E se per il governo si tratta di un'occasione per avviare una riflessione sullo strumento, per i vertici comunitari è l'ennesima occasione persa per avvalersi di un'arma in più per difendersi dagli choc economici che - è il ragionamento che circola fino alla sede del Mes a Lussemburgo - sono "imprevedibili" e mettono a repentaglio la stabilità finanziaria dell'intera Eurozona. Accompagnato per lungo tempo dallo stigma per il suo ruolo nel salvataggio lacrime e sangue della Grecia, il Mes farebbe da paracadute (backstop) al fondo salva-banche Srf (il Fondo unico di risoluzione europeo alimentato dalle banche stesse) scongiurando che siano i governi nazionali a dover mettere mano al portafoglio in caso di crisi creditizia. Un duplice tentativo di prevenire le crisi invece di curarle con dolorosi programmi di aggiustamento, e di contenere i rischi di contagio.

Ma senza il sostegno dell'Italia, ha commentato Donohoe, viene a mancare "una pietra miliare importante verso il completamento dell'Unione bancaria". Una Unione già tormentata dalle visioni contrapposte di falchi e colombe, con la ratifica del trattato tenuta per lunghi mesi in ostaggio anche a Berlino per un ricorso - poi respinto - promosso dai liberali tedeschi per i timori di "un trasferimento di poteri sovrani" incostituzionale e di condividere i rischi con i mediterranei. Ora che a mancare è però soltanto l'Italia nonostante, nelle parole pronunciate da Gramegna, i benefici che il backstop porterebbe "a tutti i Paesi dell'Eurozona", non restano che "il rispetto" del voto del Parlamento e il "rammarico" per un impegno che - ha ricordato il ministro delle Finanze irlandese alla guida dell'Eurogruppo dal 2020 - era stato assunto da tutti, Roma compresa.

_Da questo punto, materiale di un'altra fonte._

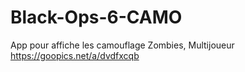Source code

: # Black-Ops-6-CAMO
App pour affiche les camouflage Zombies, Multijoueur
https://goopics.net/a/dvdfxcqb
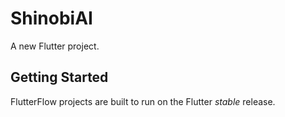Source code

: # ShinobiAI

A new Flutter project.

## Getting Started

FlutterFlow projects are built to run on the Flutter _stable_ release.
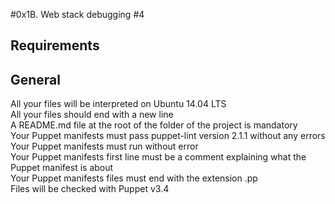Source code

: #0x1B. Web stack debugging #4

## Requirements

## General
All your files will be interpreted on Ubuntu 14.04 LTS  
All your files should end with a new line  
A README.md file at the root of the folder of the project is mandatory  
Your Puppet manifests must pass puppet-lint version 2.1.1 without any errors  
Your Puppet manifests must run without error  
Your Puppet manifests first line must be a comment explaining what the Puppet manifest is about  
Your Puppet manifests files must end with the extension .pp  
Files will be checked with Puppet v3.4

Del resto, aveva ammonito anche il presidente uscente del Consiglio di vigilanza della Bce Andrea Enria, nei giorni scorsi, seppur le banche europee quest'anno abbiano dato prova di "resilienza", l'incertezza permane e la guardia va "tenuta alta". Un contesto davanti al quale il rafforzamento del fondo salva-banche resta un obiettivo a Bruxelles e a Lussemburgo. L'impegno dell'Eurogruppo per convincere Roma, rassicura Donohoe, "continuerà". Ma per il momento tutto slitta, nella migliore delle ipotesi per la prospettiva comunitaria, a data da definirsi. La sola certezza, ammette il Mes, è che la riforma resterà al palo. E che il fondo salva-Stati continuerà ad "adempiere all'importante mandato per il quale è stato creato: garantire la stabilità finanziaria nell'Eurozona". Limitandosi però "all'ambito attuale".